Modern architecture in Russia?

There is no such thing.  What one does find is a fight for modern architecture, as there is everywhere in the world today.  Still nowhere is their a new architectonic CULTURE.  Any isolated really new buildings were designed only to meet the need of the moment, and only by some anonymous character, some engineer, over the head of the artist with a diploma.  At the same time, modern architects in various countries have been fighting for some decades to establish a new tectonics.  The main watchwords remain the same: expedient, in suitable material, constructive.  Every generation puts a different meaning into the same ideas.  For many this process is not developing rapidly enough.  There is certainly no lack of forces.  The trouble lies in the economic abnormality of the present time and the utter confusion of their intentions.

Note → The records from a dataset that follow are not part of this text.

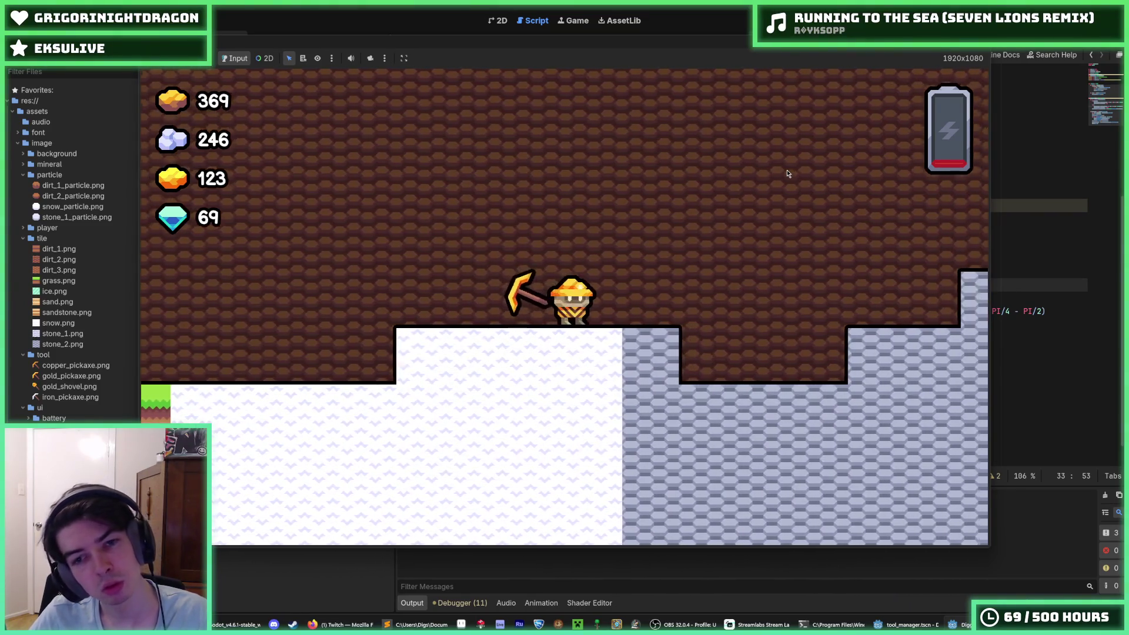
{"action": "key", "text": "d"}
{"action": "key", "text": "a"}
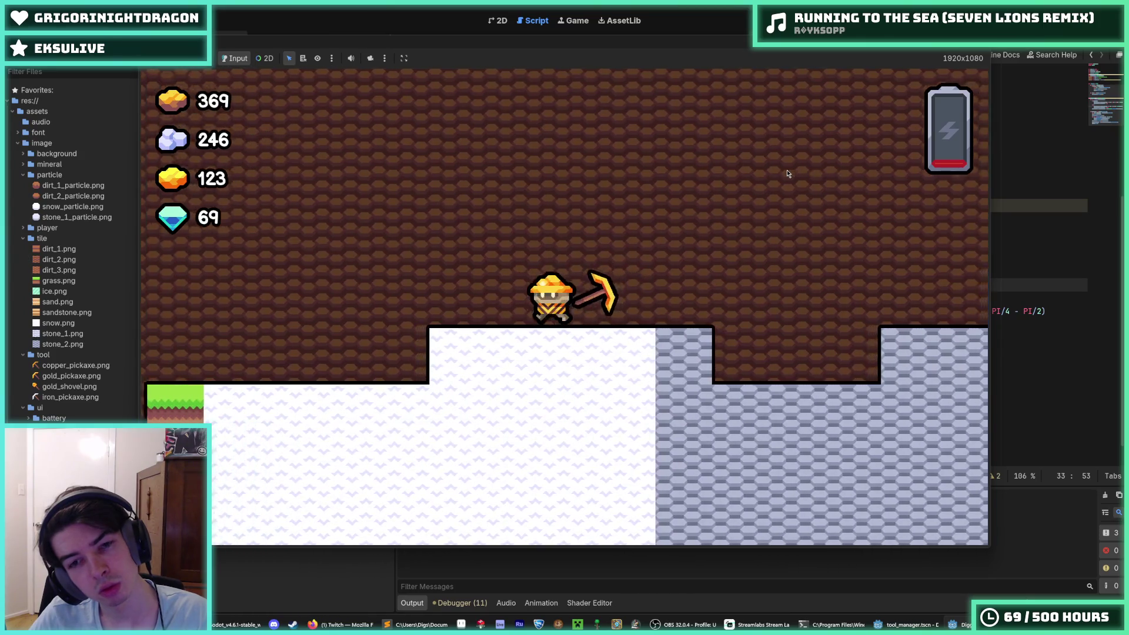
{"action": "key", "text": "a"}
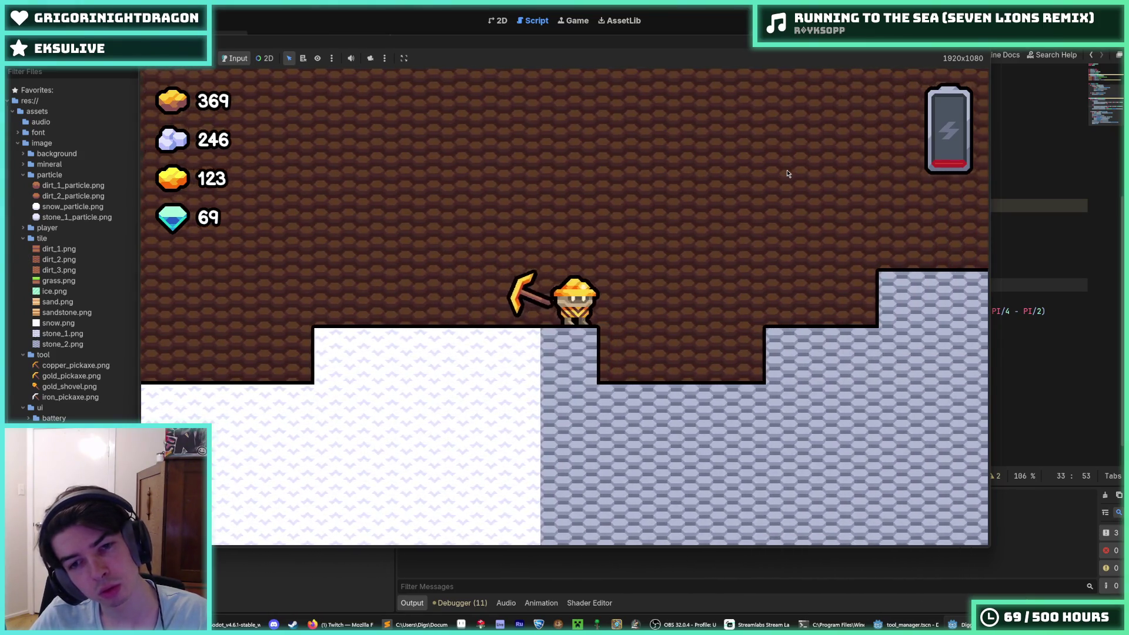
Step: Dig the miner down and sideways through the snow blocks
{"action": "key", "text": "a"}
{"action": "key", "text": "s"}
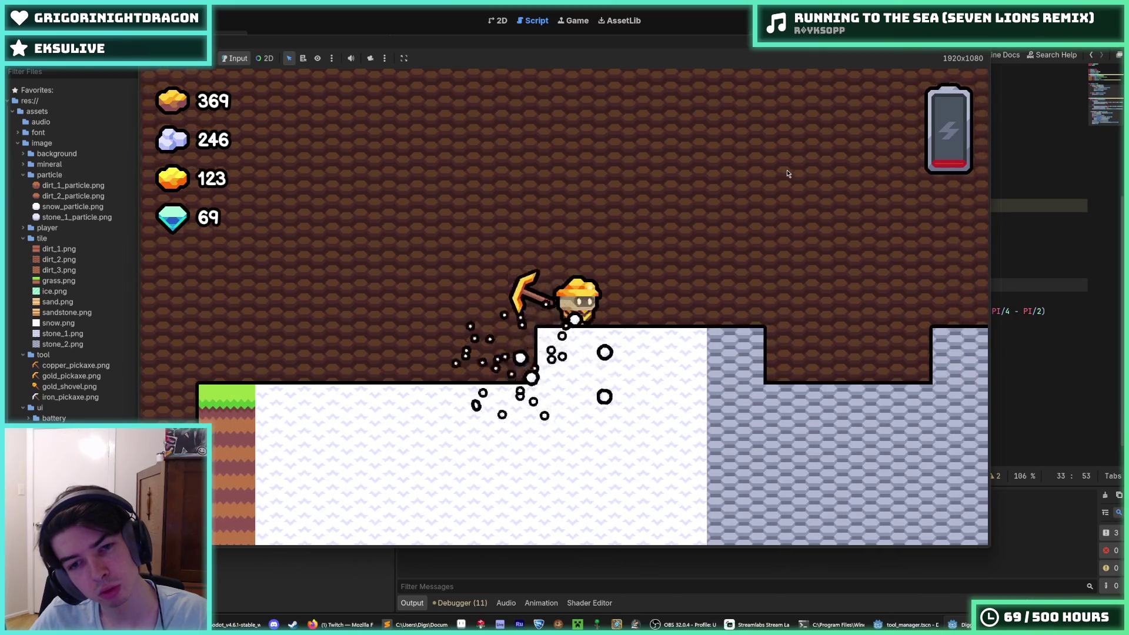
{"action": "key", "text": "d"}
{"action": "key", "text": "d"}
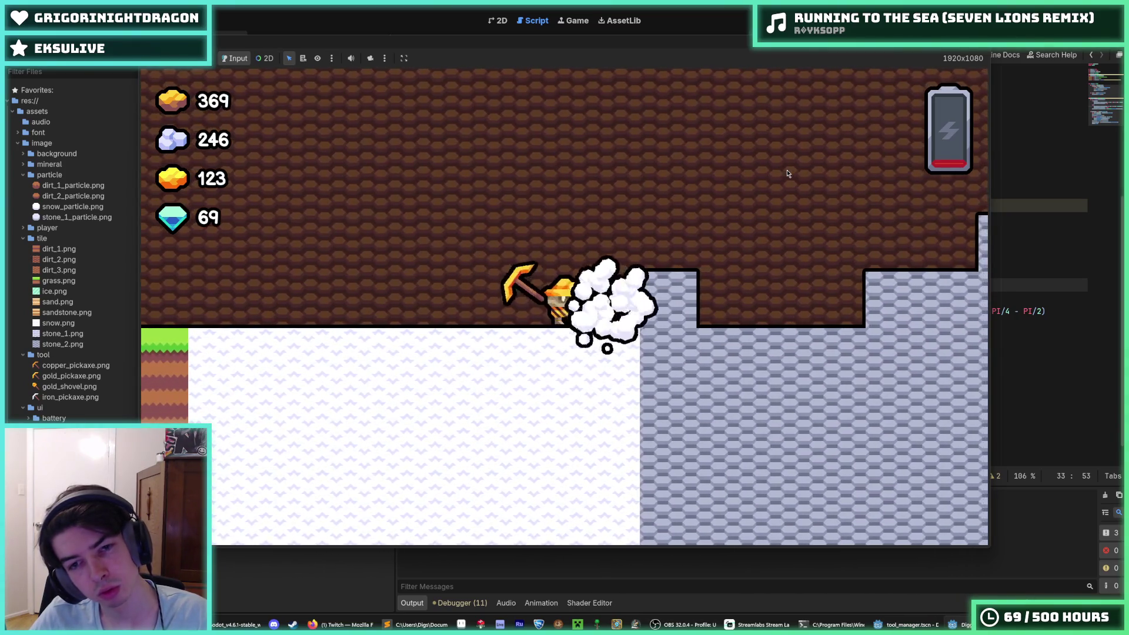
{"action": "key", "text": "s"}
{"action": "key", "text": "a"}
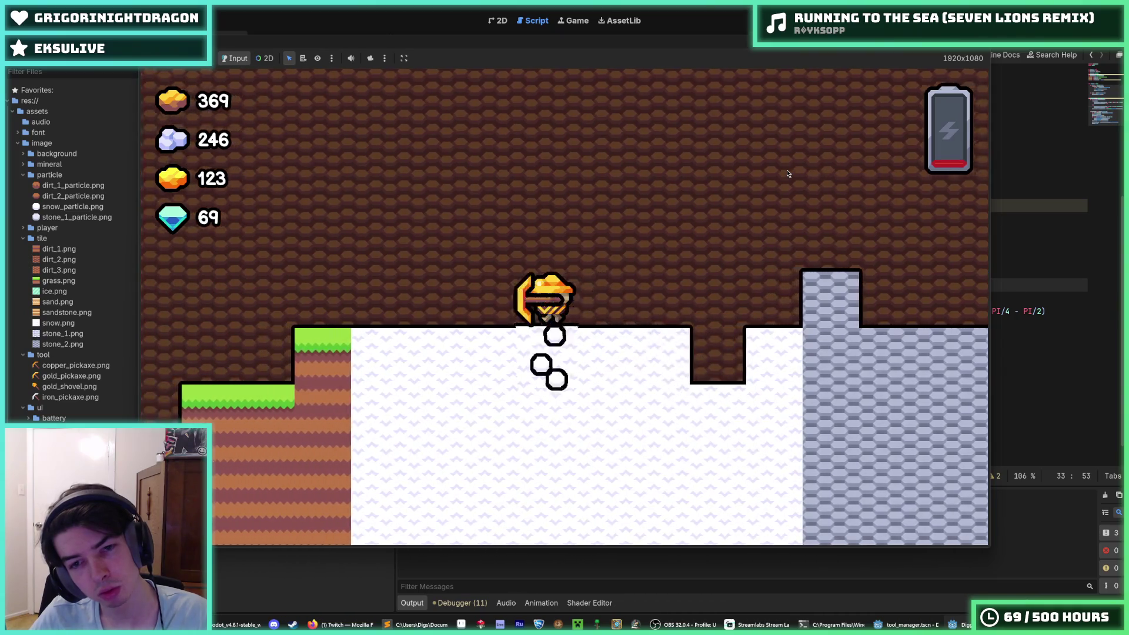
{"action": "key", "text": "d"}
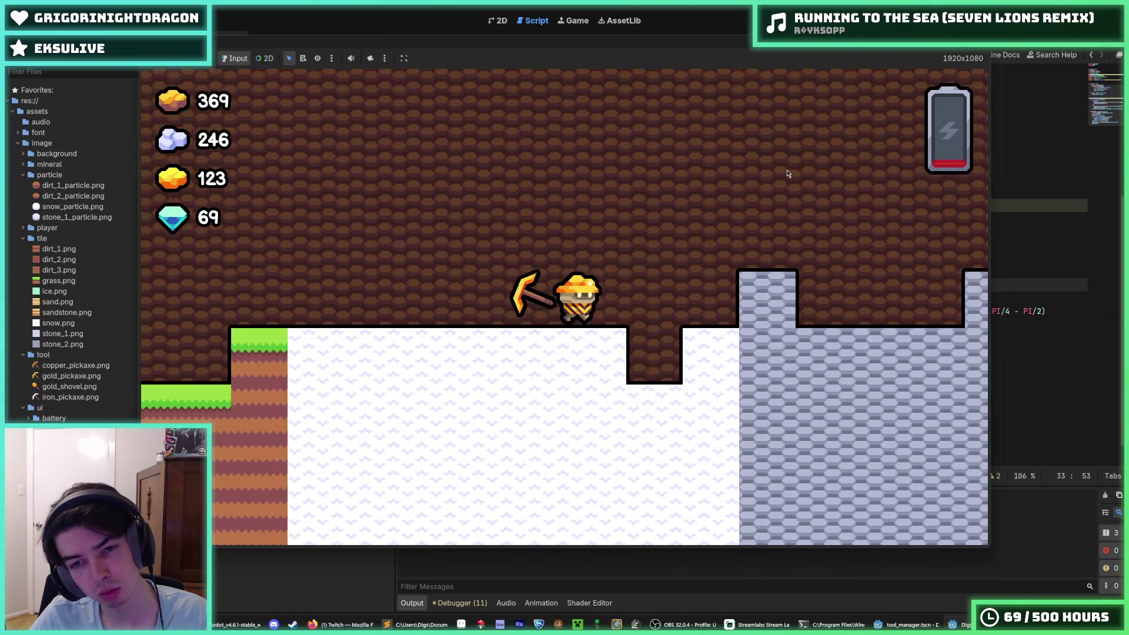
{"action": "key", "text": "s"}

In the world of today, Russia is moving at record speed.  This is manifested even in the name of the country: — Russia, RSFSR, SSSR.  Art also advanced at the same tempo.  There the revolution in art began by giving form to the elements of time, of space, of tempo and rhythm, of movement.  Before the war cubists in France and futurists in Italy advanced new theses in art.  There re-echoed loudly in Russia; but from the early years of our isolation we went our own way and put forward antitheses.

The European thesis was: THE FINE ARTS (BEAUX-ARTS) FOREVER.  Thus the arts were made to become a completely private, subjective-aesthetic concern.  The antithesis was: ANYTHING BUT THE FINE ARTS.  [372] Let us have something universal, something clear and simple.  Thus a square is simple, or a glass cylinder.  Out with the painting of pictures! ‘The future belongs to those who have a remarkable lack of talent for the fine arts.’  Organic growth is a simple thing — so is building, architecture.